Quand la veille, à table, Maddy, excitée par le Vouvray (qu’ils avaient apporté pour fêter leur départ), avait prononcé ces mots magiques : les Iles Canaries , je n’avais pas laissé passer l’occasion de crâner devant Marielle, en affirmant que je savais où c’était, que j’avais vu ça un jour dans le dictionnaire de Papa. Elle n’avait pas insisté. Sans doute, elle avait eu raison. Il n’était jamais très difficile de passer pour un sot à ses yeux. La seule chose qui nous sauvait, le Boub et moi, dans les situations délicates, c’était cet aplomb insolent que nous mettions dans le mensonge ; un don surement made in Papa. 

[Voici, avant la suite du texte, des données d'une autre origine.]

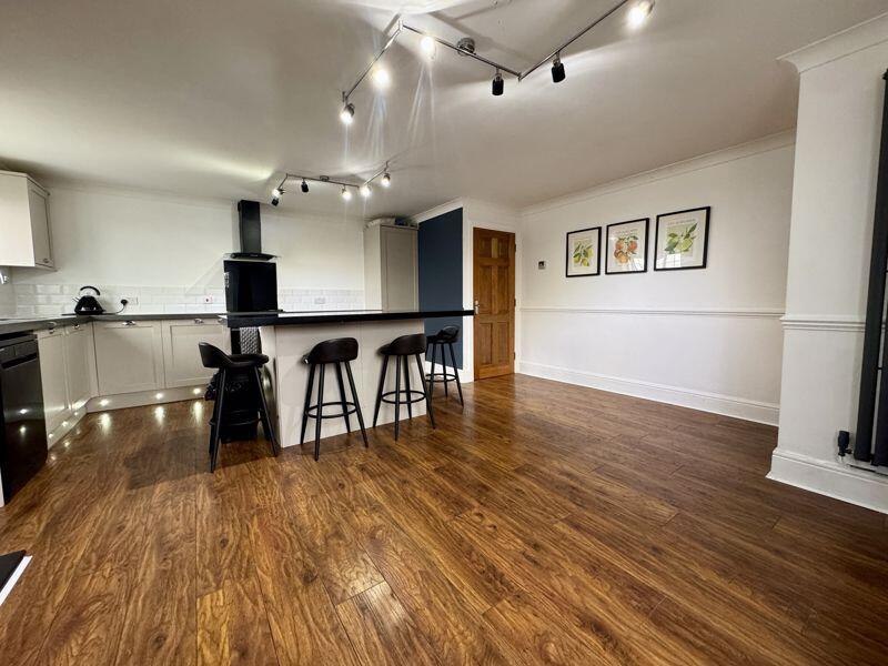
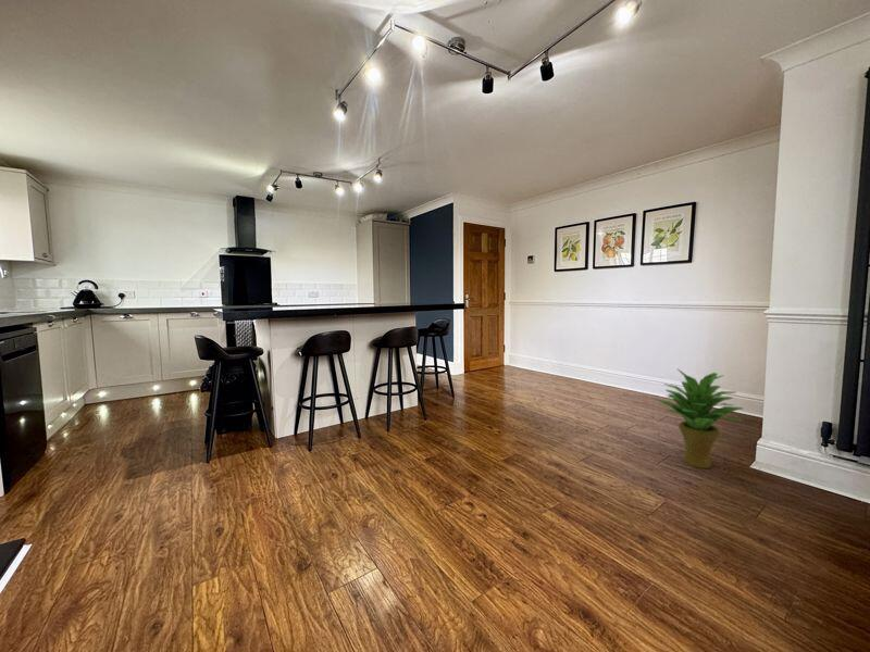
+ potted plant [656,368,745,469]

Hans Jörg Georgi : Sans titre sans date , maquettes en carton de boite à chaussures 


"Caravelle", encore un mot que j’ignorais. C’est Jo qui venait de le balancer au moment où Man faisait flamber l’omelette norvégienne. Papa m’assure que c’est un type d’avion, comme il y a des DC-10, des Boeing ou des Tupolev. D’accord, mais Caravelle, c’est quand même bien plus joli que  DC-10. On doit pouvoir aller loin avec un avion pareil, glisser sur la crème fouettée des nuages et survoler le grand désert du Sahara ! Toutes les Caravelles devaient surement rejoindre le désert ! Papa qui avait entendu cette envolée lyrique, avait simplement remis mes pendules à l’heure en m’expliquant que je devais confondre les mots "caravelle" et "caravane", en ajoutant que ce don, sûrement made in Man, était plus qu'inquiétant. Le lendemain, Papa avait aidé Jo, qui avait la gueule de bois, à descendre les bagages, lesquels, pour la plupart, appartenaient à Maddy. Jo l’avait pourtant prévenu de ne pas emporter autant d’affaires, qu’à l’aéroport, il y avait un poids à ne pas excéder, mais le fait était là ; cinq grosses valises et un Vanity étaient en souffrance sur le trottoir. Une querelle s’engagea entre eux, trois fois rien, juste le temps pour le Boub et pour moi d’apprendre de nouveaux gros mots, tels que « vieux bidet » ou « gigot de sept heures » ou mieux, « petite bite » - mais tout le monde était tellement joyeux (Man la première), qu’ils s’étaient vite rabibochés en se visitant mutuellement la bouche, encore une chose extraordinaire et scandaleuse qu’ils avaient en rayon dans leur grande surface de l’amour, quand  la superette de Man et de Papa affichait déjà : « Fermeture définitive ».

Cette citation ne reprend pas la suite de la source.